W czwartkowy wieczór poszłam do Sejmu jako obywatelka RP, uczestniczka Czarnego Protestu, która chciała przyglądać się turboprzyspieszonym pracom PiS nad projektem wypłaty 4 tys. zł dla kobiety za żywe urodzenie po powikłanej ciąży. Celem PiS, który w bliżej nieokreślonej przyszłości obiecuje bliżej nieokreśloną systemową pomoc (zaufajmy!), jest ograniczenie liczby legalnych zabiegów przerwania ciąży.
W sumie "poszłam do Sejmu" nie jest właściwym określeniem - bardziej pasuje "pobiegłam". Dzięki PiS-owi biegłam do Sejmu, bo późnym popołudniem partia nagle stwierdziła, że drugie czytanie projektu rozpocznie się za 20 minut, a nie o 20:00, jak wcześniej planowano. Po jakimś czasie dołączyły do mnie na sejmowej galerii kolejne zziajane kobiety reprezentujące Czarny Protest.
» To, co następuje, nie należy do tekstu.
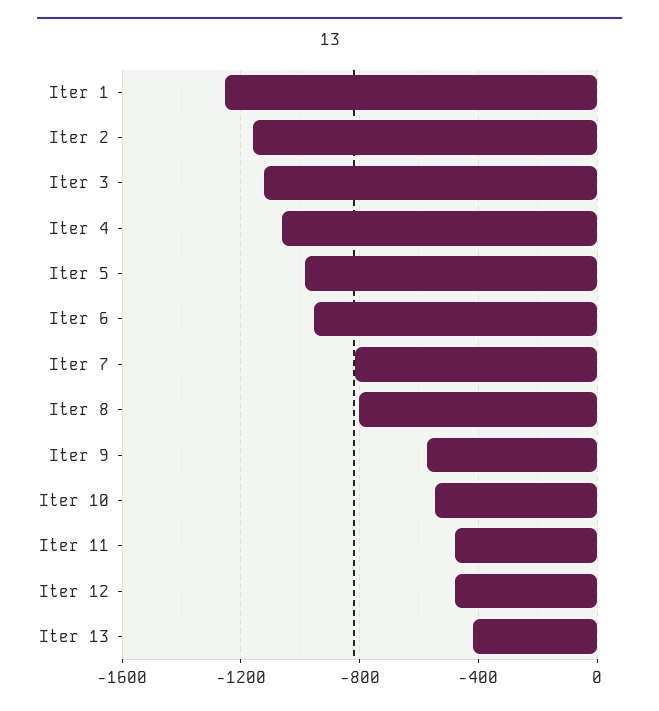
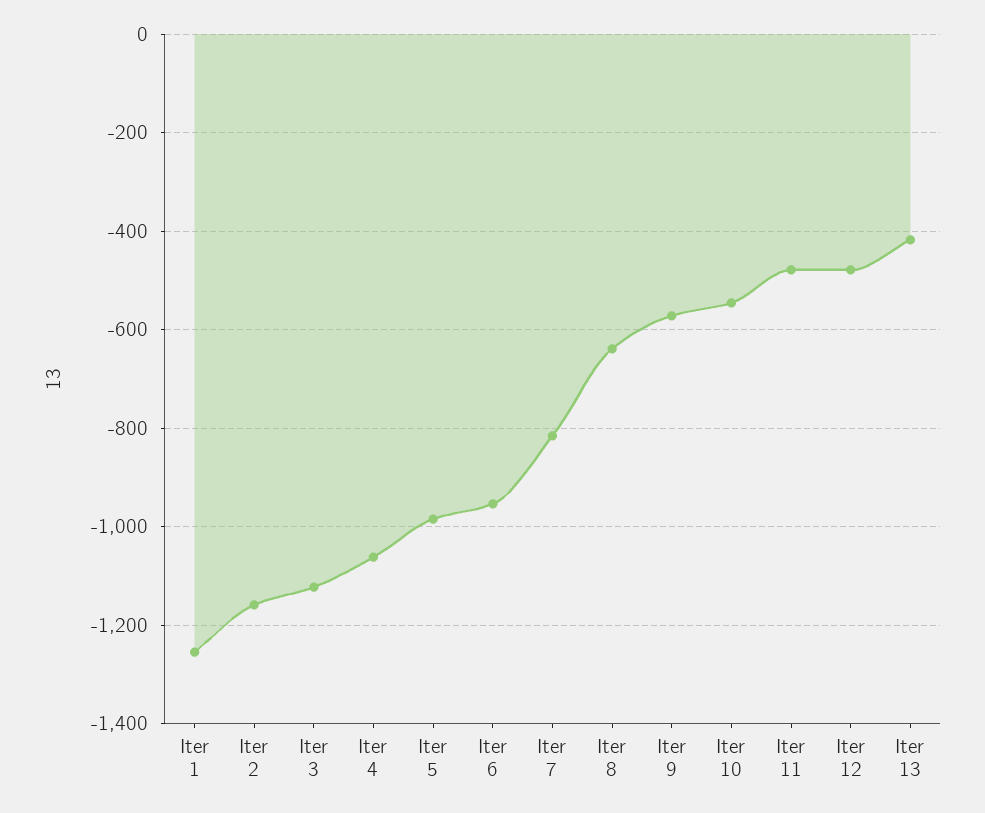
  {
    "Iter 1": -1260,
    "Iter 2": -1160,
    "Iter 3": -1120,
    "Iter 4": -1060,
    "Iter 5": -980,
    "Iter 6": -960,
    "Iter 7": -820,
-   "Iter 8": -800,
+   "Iter 8": -640,
    "Iter 9": -580,
    "Iter 10": -540,
    "Iter 11": -480,
    "Iter 12": -480,
    "Iter 13": -420
  }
Jak wszyscy dobrze wiedzą, ruch to zdrowie, dlatego serdecznie dziękuję partii Jarosława Kaczyńskiego za dbałość o kondycję kobiet. W końcu PiS powinien się troszczyć o coś więcej, niż tylko nasze macice. Następnym razem postaramy się zawitać w gościnnych, sejmowych progach w czarnych dresach - jogging w sportowych ciuchach jest jednak wygodniejszy. Poza tym będzie to strój adekwatnie odzwierciedlający powagę Wysokiej Izby.
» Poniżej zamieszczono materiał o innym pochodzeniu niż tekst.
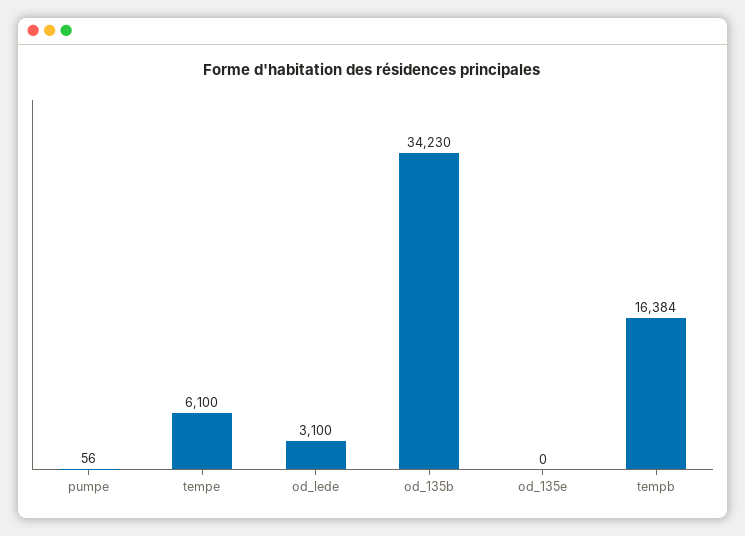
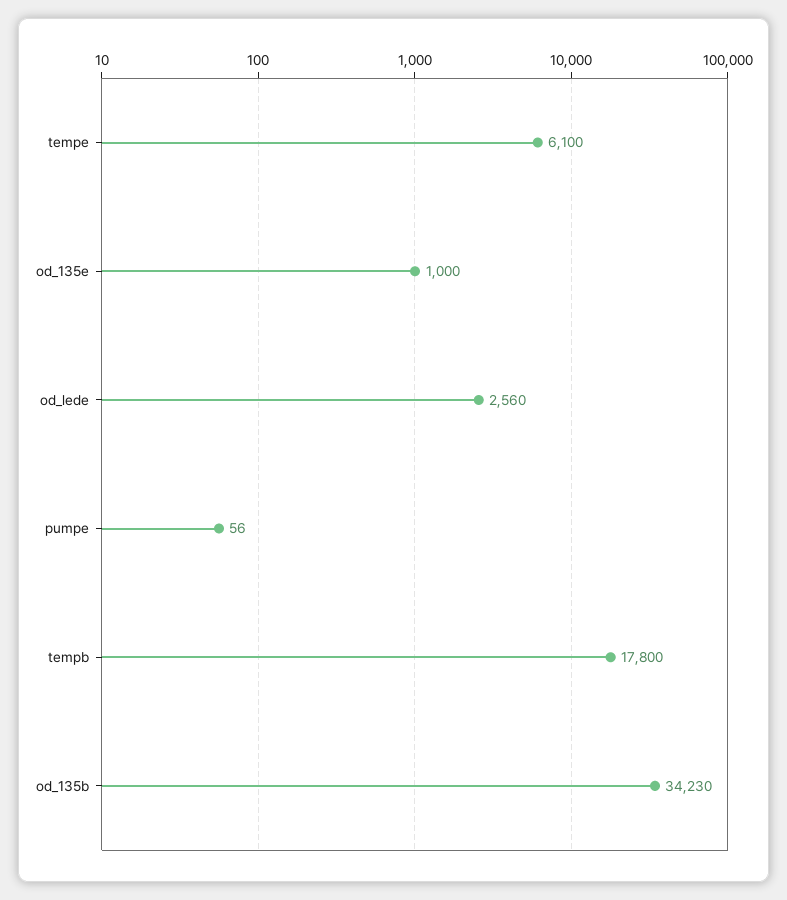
  {
    "pumpe": 56,
    "tempe": 6100,
-   "od_lede": 3100,
+   "od_lede": 2560,
    "od_135b": 34230,
-   "od_135e": 0,
+   "od_135e": 1000,
-   "tempb": 16384
+   "tempb": 17800
  }

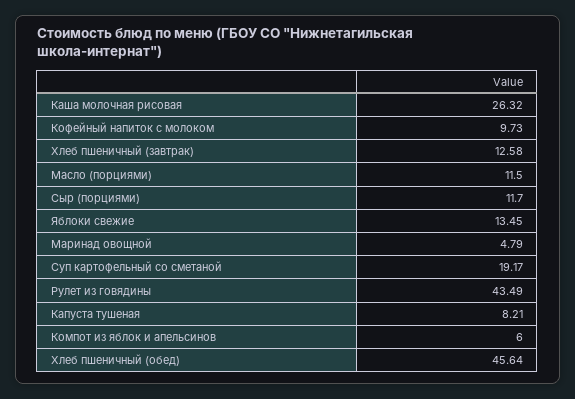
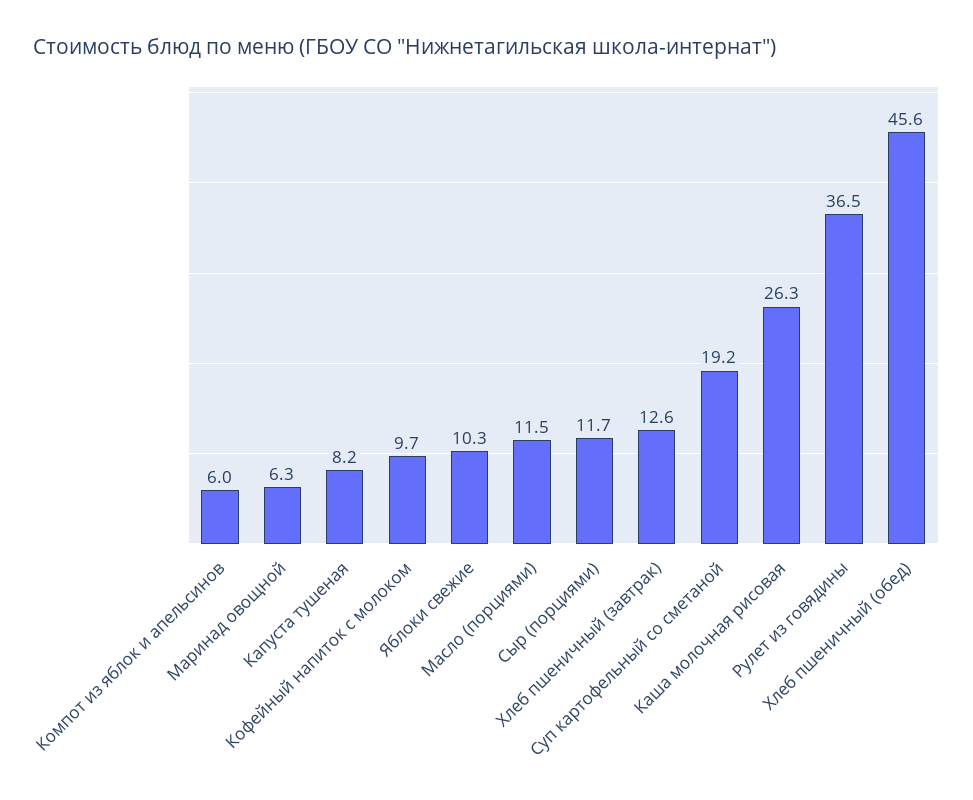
  {
    "Каша молочная рисовая": 26.32,
    "Кофейный напиток с молоком": 9.73,
    "Хлеб пшеничный (завтрак)": 12.58,
    "Масло (порциями)": 11.5,
    "Сыр (порциями)": 11.7,
-   "Яблоки свежие": 13.45,
+   "Яблоки свежие": 10.3,
-   "Маринад овощной": 4.79,
+   "Маринад овощной": 6.3,
    "Суп картофельный со сметаной": 19.17,
-   "Рулет из говядины": 43.49,
+   "Рулет из говядины": 36.5,
    "Капуста тушеная": 8.21,
    "Компот из яблок и апельсинов": 6,
    "Хлеб пшеничный (обед)": 45.64
  }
Przepustki do Sejmu, których nam nie zabrano

Pragnę też podziękować PiS-owi za to, że tym razem nie skasował naszych przepustek do Sejmu, tak jak na początku października, gdy pracował nad projektem karzącym kobiety więzieniem za przerwanie ciąży. Teraz weszłam do Sejmu bez przeszkód (podobnie inne kobiety), za co PiS-owi jako obywatelka, a nawet ułamek suwerena, jestem dozgonnie wdzięczna.
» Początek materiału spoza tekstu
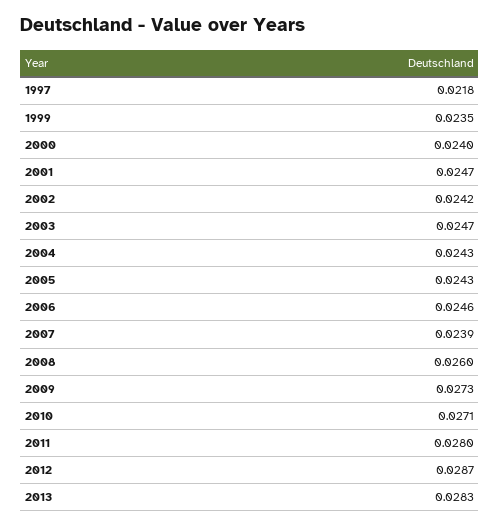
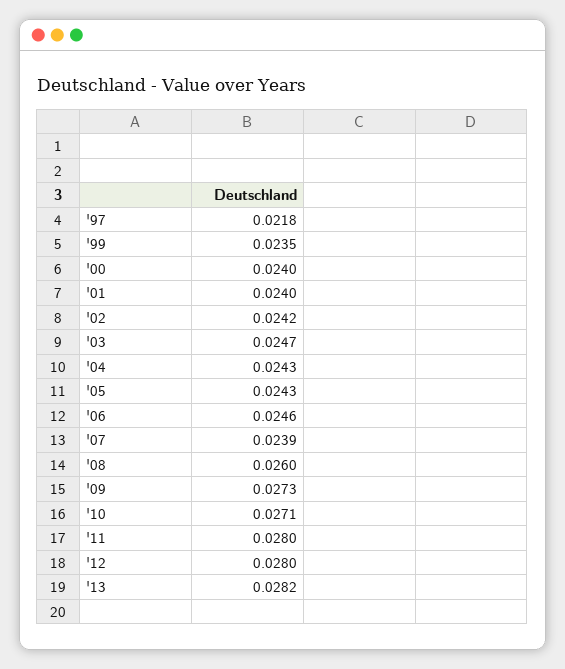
  {
    "1997": 0.0218,
    "1999": 0.0235,
    "2000": 0.024,
-   "2001": 0.0247,
+   "2001": 0.024,
    "2002": 0.0242,
    "2003": 0.0247,
    "2004": 0.0243,
    "2005": 0.0243,
    "2006": 0.0246,
    "2007": 0.0239,
    "2008": 0.026,
    "2009": 0.0273,
    "2010": 0.0271,
    "2011": 0.028,
-   "2012": 0.0287,
+   "2012": 0.028,
-   "2013": 0.0283
+   "2013": 0.0282
  }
Niestety nie zmienia to faktu, że Sejm nadal będzie musiał podać powód, dla którego na początku października nie chciał wpuścić kobiet na obrady nad totalnym zakazem przerywania ciąży. Na swoje usprawiedliwienie dodam, że pismo do Rzecznika Praw Obywatelskich w tej sprawie złożyłyśmy jeszcze zanim doznałam nawrócenia na linię partii. Mam nadzieję, że moja samokrytyka zostanie przyjęta.

Powrót do przeszłości

Obrady Komisji z udziałem PiS były okazją do pogrążenia się w nostalgii. Wielka, poważna instytucja, jaką jest Sejm, w czarodziejski sposób zmieniła się w sejmowe przedszkole. Szczególne podziękowania należą się posłance Krynickiej (tej od klauzuli sumienia dla fizjoterapeutów), która stroiła grymasy i robiła miny do kobiet z Czarnego Protestu. Nie pokazała co prawda języka, ale przecież wszystko przed nami.
Wprowadziła nas także w świat kultury parlamentarnej zwracając się do jednej z kobiet, która pytała o opiekę okołoporodową, słowami "Czego się drzesz?!". Nagle człowiek cofa się w czasie i czuje się jak niegrzeczne dziecko. Żaden krem przeciwzmarszczkowy nie zrobi dla człowieka tyle, ile wizyta w Sejmie.
Zresztą kobiety mogły się poczuć jak dzieci również dzięki ministrowi Michałowskiemu, który na pytanie o pieniądze na realizację projektu odpowiedział, że po prostu są. Są i już. Po co drążyć. PiS uznał też, że nie musimy zaprzątać swoich niewieścich główek takimi poważnymi kwestiami jak brak 500+ na rehabilitację osób z niepełnosprawnością czy sortowanie ludzi z problemami zdrowotnymi zależnie od momentu postawienia diagnozy.
PiS musi mieć w tym jakiś cel, którego nie jesteśmy w stanie pojąć, nic dziwnego więc, że trzymał swój wiekopomny projekt w tajemnicy jeszcze na 24 godziny przed początkiem prac. Po co społeczeństwo miałoby się tym zajmować? PiS zrobi za nas wszystko i zrobi to lepiej. Nie potrzebuje nawet konsultacji społecznych, bo przecież wie czego potrzebujemy, w przeciwieństwie do nas samych.